Le pire évité – L’édito de Patrice Chabanet
Les Européens se sont arrêtés au bord du précipice. C’est déjà presque un exploit tant les tensions liées à la question migratoire laissaient entrevoir un éclatement de l’Union. Ils se sont parlé et ont abouti à un accord. Pas de quoi pavoiser pour autant. Ledit accord lance quelques pistes, comme la mise en place de centres contrôlés pour gérer l’arrivée des migrants, mais sur la « base du volontariat ». Cela permet à chaque Etat-membre de sortir satisfait de cette négociation au bout de la nuit. Le pire a donc été évité. Un sursis ou une première étape vers la réconciliation des contraires ? Bien malin qui peut aujourd’hui lire dans le marc de café européen.
L’accord, même fragile, très fragile, trouvé à Bruxelles intervient, hasard du calendrier, au moment où Simone Veil s’apprête à faire son entrée au Panthéon. Qu’aurait pensé l’ancienne présidente du Parlement européen du spectacle qu’offre aujourd’hui le Vieux continent ? Elle, la survivante d’Auschwitz, avait vécu dans sa chair les débordements et les horreurs provoqués par la montée des nationalismes, de la xénophobie et de l’antisémitisme. Or ces pathologies réapparaissent en plein jour. Il n’y a qu’à écouter le discours du ministre de l’Intérieur italien, Matteo Salvini, un maniaque du fichage des populations « allogènes », comme on disait en 1940.
Paradoxalement, le retour de ces vieux réflexes rafraîchit la mémoire de ceux qui avaient fini par oublier. Il revient aux dirigeants européens qui ont encore foi dans l’idéal démocratique de rappeler à leurs électeurs qu’une rechute est vite arrivée. Ce qui n’exclut pas la lucidité.
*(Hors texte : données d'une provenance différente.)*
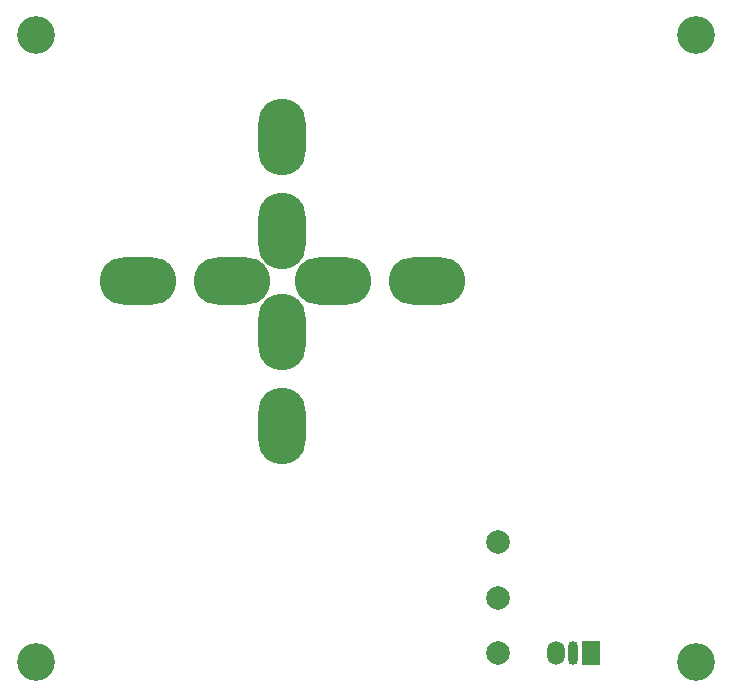
<source format=gbr>
%TF.GenerationSoftware,KiCad,Pcbnew,(5.1.8)-1*%
%TF.CreationDate,2021-11-03T02:00:03+01:00*%
%TF.ProjectId,Base,42617365-2e6b-4696-9361-645f70636258,rev?*%
%TF.SameCoordinates,Original*%
%TF.FileFunction,Soldermask,Top*%
%TF.FilePolarity,Negative*%
%FSLAX46Y46*%
G04 Gerber Fmt 4.6, Leading zero omitted, Abs format (unit mm)*
G04 Created by KiCad (PCBNEW (5.1.8)-1) date 2021-11-03 02:00:03*
%MOMM*%
%LPD*%
G01*
G04 APERTURE LIST*
%ADD10R,1.500000X2.000000*%
%ADD11O,1.500000X2.000000*%
%ADD12O,0.900000X2.000000*%
%ADD13C,2.000000*%
%ADD14O,4.000000X6.500000*%
%ADD15O,6.500000X4.000000*%
%ADD16C,3.200000*%
G04 APERTURE END LIST*
D10*
%TO.C,U4*%
X163230000Y-123914000D03*
D11*
X160290000Y-123914000D03*
D12*
X161760000Y-123914000D03*
%TD*%
D13*
%TO.C,SW1*%
X155408000Y-114516000D03*
X155408000Y-119216000D03*
X155408000Y-123916000D03*
%TD*%
D14*
%TO.C,C7*%
X137122000Y-104668000D03*
X137122000Y-96668000D03*
X137122000Y-80168000D03*
X137122000Y-88168000D03*
D15*
X124872000Y-92418000D03*
X132872000Y-92418000D03*
X149372000Y-92418000D03*
X141372000Y-92418000D03*
%TD*%
D16*
%TO.C,H4*%
X116294000Y-124676000D03*
%TD*%
%TO.C,H3*%
X116294000Y-71590000D03*
%TD*%
%TO.C,H2*%
X172174000Y-124676000D03*
%TD*%
%TO.C,H1*%
X172174000Y-71590000D03*
%TD*%
M02*

</source>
On n’entre pas dans l’Europe comme dans un moulin, surtout quand certains veulent y importer des valeurs qui ne sont pas les nôtres. Il doit bien être possible de relever ce défi sans tout casser. Les mêmes qui hurlent contre la toute puissance de Bruxelles seront les mêmes à s’effrayer de la renaissance d’une grande Allemagne.